State of Wonder is the story of Dr. Marina Singh, a researcher for a pharmaceutical development company, who is sent to the deepest jungle in Brazil to track down a doctor who has been conducting research regarding a possible infertility product.  She doesn't really know where she's going, and her friend and colleague who was sent before her has died doing what she is now being asked to do.

In tracking down the doctor, discovering the status of the research and the details about her lost friend Dr. Singh has to face many issues, the jungle, an intimidating and ruthless head of research, the reality of life in the jungle with a tribe of people with different customs, no common language and the ethics of what is right vs. how things are 'supposed' to be done.
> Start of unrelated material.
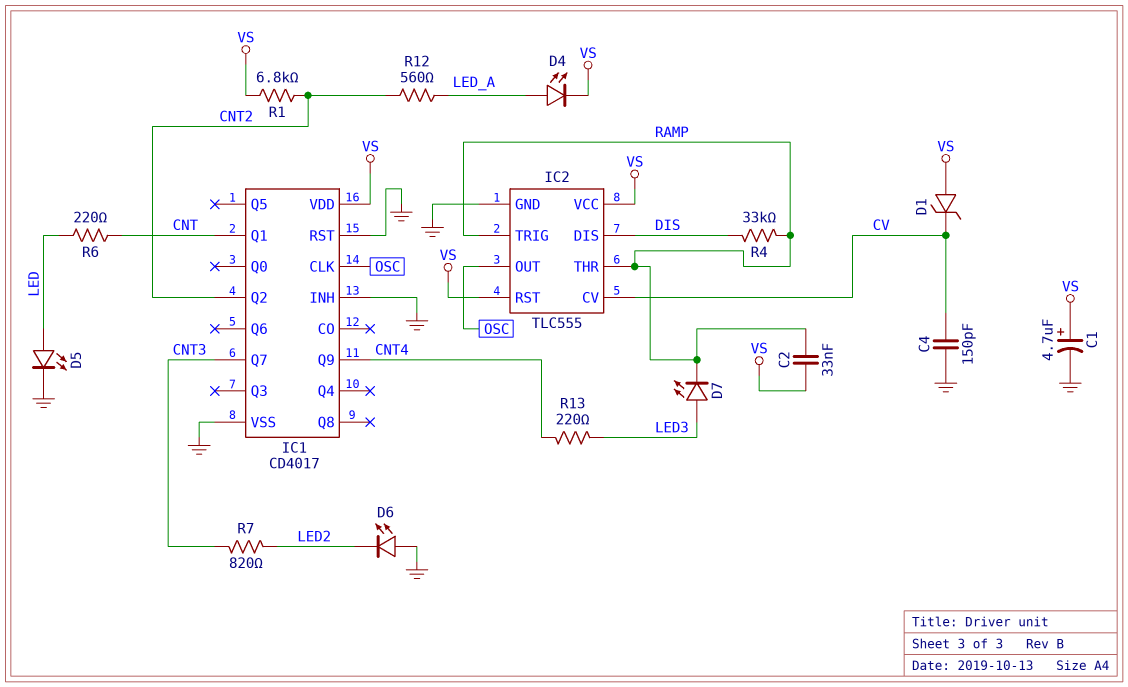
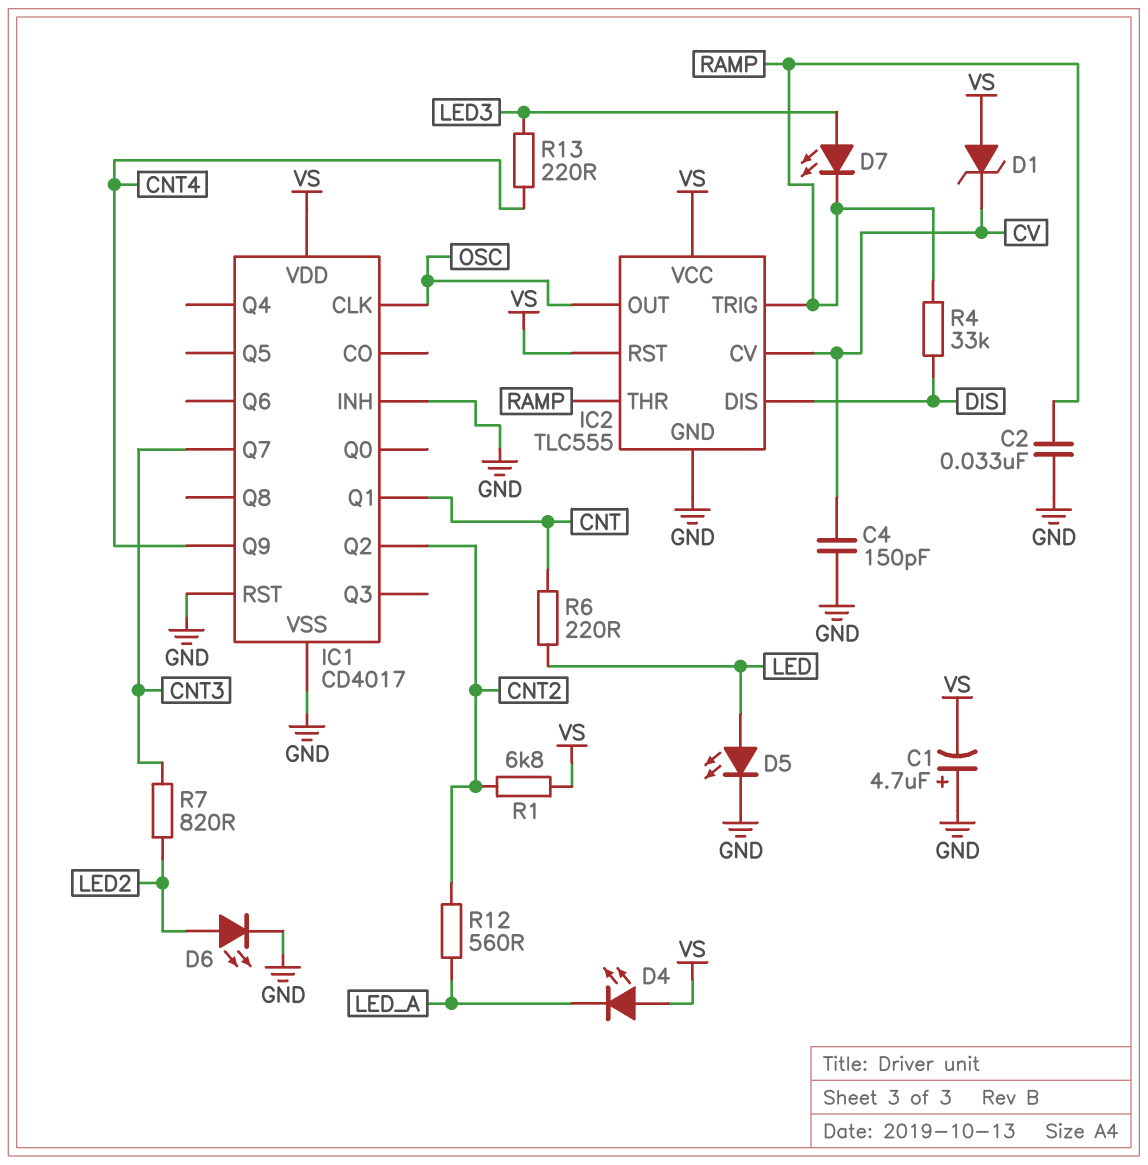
C1: 4.7uF (plus VS, minus GND) -> 4.7uF (plus GND, minus VS)
C2: 33nF (RAMP, VS) -> 33nF (GND, RAMP)
D4: LED (A LED_A, K VS) -> LED (A VS, K LED_A)
D6: LED (A GND, K LED2) -> LED (A LED2, K GND)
During our discussion, we talked a lot about the story, the plot, certain pivotal events and we were very sad that not everyone finished the book. There's a LOT that happens in the last third of the book and we couldn't discuss anything without giving it all away.

Our discussion quickly turned to a discussion regarding the concept of eliminating infertility.  The question was, what if we had the medical technology to enable women to have a baby at any age?  What would the implications be and who gets to decide how old is too old to have a baby?   Don't look at this for an answer, it was a general discussion with no concrete answers although we did agree that the doctor that facilitated the Octo-mom nightmare acted irresponsibly.

We also discussed and wondered about the level of research Ms. Patchett conducted as she wrote this book.  Beth said that she watched an interview that said that the author spent ten days on the Amazon doing research, but it wasn't clear what if any research she did on the medical aspects of the book.

There was some need to suspend disbelief regarding the subject matter, as some of it conflicted with biology lessons from junior high regarding the female fertility infrastructure (wow, that seems like the wrong word.)  Some of our readers also felt that the twists and turns were heavily foreshadowed and that they weren't shocked or surprised by any of the events in the book.  However, we mostly felt it was an enjoyable read, certainly not as ethereal as Bel Canto, but likable none the less.